The Ford government has once again pushed back the release of child welfare audits, with Minister of Children, Community and Social Services Michael Parsa telling Global News that the new target is the summer of 2026. That puts the audits roughly a year and a half behind their original schedule, a delay that advocates say is difficult to justify given the urgency of issues facing children in provincial care.

Why the Audits Matter

Child welfare audits are meant to provide an independent look at how children's aid societies and other child protection organizations are performing — whether vulnerable kids are being reached, whether services are adequate, and whether public dollars are being spent responsibly.

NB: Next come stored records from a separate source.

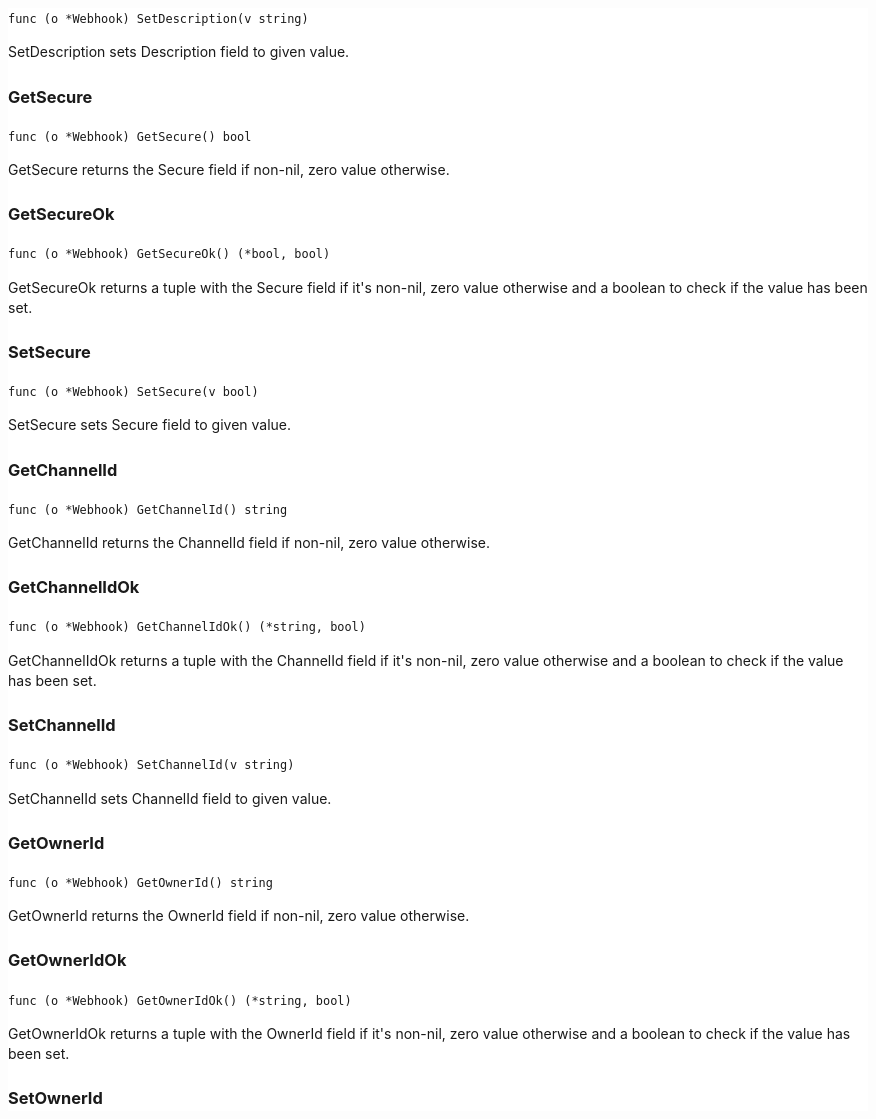 `func (o *Webhook) SetDescription(v string)`

SetDescription sets Description field to given value.


### GetSecure

`func (o *Webhook) GetSecure() bool`

GetSecure returns the Secure field if non-nil, zero value otherwise.

### GetSecureOk

`func (o *Webhook) GetSecureOk() (*bool, bool)`

GetSecureOk returns a tuple with the Secure field if it's non-nil, zero value otherwise
and a boolean to check if the value has been set.

### SetSecure

`func (o *Webhook) SetSecure(v bool)`

SetSecure sets Secure field to given value.


### GetChannelId

`func (o *Webhook) GetChannelId() string`

GetChannelId returns the ChannelId field if non-nil, zero value otherwise.

### GetChannelIdOk

`func (o *Webhook) GetChannelIdOk() (*string, bool)`

GetChannelIdOk returns a tuple with the ChannelId field if it's non-nil, zero value otherwise
and a boolean to check if the value has been set.

### SetChannelId

`func (o *Webhook) SetChannelId(v string)`

SetChannelId sets ChannelId field to given value.


### GetOwnerId

`func (o *Webhook) GetOwnerId() string`

GetOwnerId returns the OwnerId field if non-nil, zero value otherwise.

### GetOwnerIdOk

`func (o *Webhook) GetOwnerIdOk() (*string, bool)`

GetOwnerIdOk returns a tuple with the OwnerId field if it's non-nil, zero value otherwise
and a boolean to check if the value has been set.

### SetOwnerId
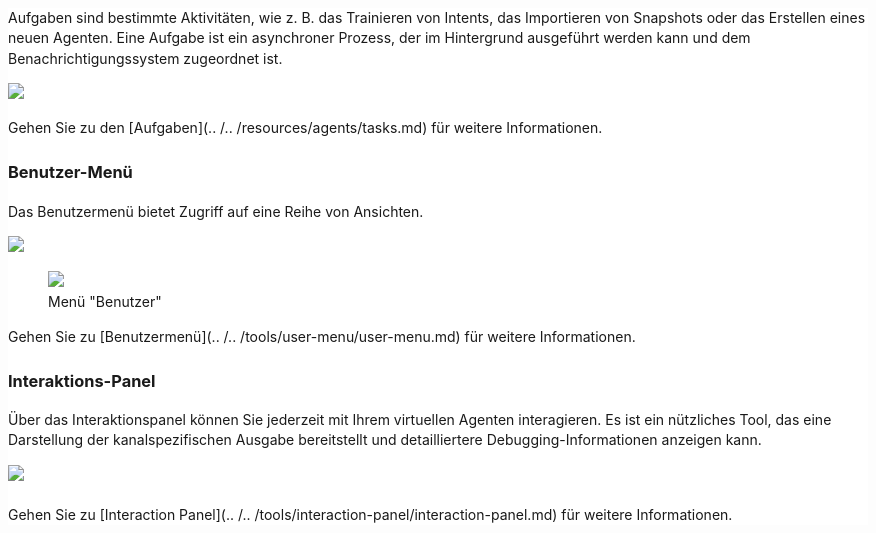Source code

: Aufgaben sind bestimmte Aktivitäten, wie z. B. das Trainieren von Intents, das Importieren von Snapshots oder das Erstellen eines neuen Agenten. Eine Aufgabe ist ein asynchroner Prozess, der im Hintergrund ausgeführt werden kann und dem Benachrichtigungssystem zugeordnet ist.<div class="right-image">
<img class="image-center" src="{{config.site_url}}ai/resources/images/toolbar_taskmenu.png">
</div>Gehen Sie zu den [Aufgaben](.. /.. /resources/agents/tasks.md) für weitere Informationen.

### Benutzer-Menü

Das Benutzermenü bietet Zugriff auf eine Reihe von Ansichten. <div class="right-image">
 <img class="image-center" src="{{config.site_url}}ai/resources/images/toolbar_usermenu.png">
 </div>

 <figure>
  <img class="image-center" src="{{config.site_url}}ai/resources/images/user_menu.png" />
  <figcaption>Menü "Benutzer"</figcaption>
</figure>

Gehen Sie zu [Benutzermenü](.. /.. /tools/user-menu/user-menu.md) für weitere Informationen.

### Interaktions-Panel

Über das Interaktionspanel können Sie jederzeit mit Ihrem virtuellen Agenten interagieren. Es ist ein nützliches Tool, das eine Darstellung der kanalspezifischen Ausgabe bereitstellt und detailliertere Debugging-Informationen anzeigen kann.<div class="right-image">
 <img class="image-center" src="{{config.site_url}}ai/resources/images/toolbar_Interaction_Panel.png" style="margin-bottom: 5px">
 </div>Gehen Sie zu [Interaction Panel](.. /.. /tools/interaction-panel/interaction-panel.md) für weitere Informationen.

For Ottawa families, advocates, and frontline workers, that kind of transparency isn't abstract. Ottawa's children's aid landscape serves one of the most diverse and rapidly growing urban populations in Canada. The delays leave local organizations, social workers, and families without critical data that could inform how services are delivered in the region.

A Pattern of Delays

This isn't the first time the audits have been pushed back. Each delay chips away at the government's credibility on child welfare accountability — a file that has drawn scrutiny from opposition MPPs, child advocacy organizations, and families who have experienced the system firsthand.

Critics argue that delayed audits don't just slow bureaucratic processes — they can leave real gaps in service that affect some of Ontario's most vulnerable children. Without published findings, it's harder for municipalities like Ottawa to identify systemic problems and push for change at the provincial level.

What Comes Next

Minister Parsa has set summer 2026 as the new deadline, though given the track record, there's reason to remain cautious. Ontario's child welfare system serves thousands of children across the province, and advocates say that the longer the audits are withheld, the longer systemic problems can go unaddressed.

For Ottawans who care about the welfare of children in their community — and the accountability of the government that oversees those services — this is a story worth following closely. Summer 2026 will be another test of whether the Ford government delivers on this long-overdue commitment.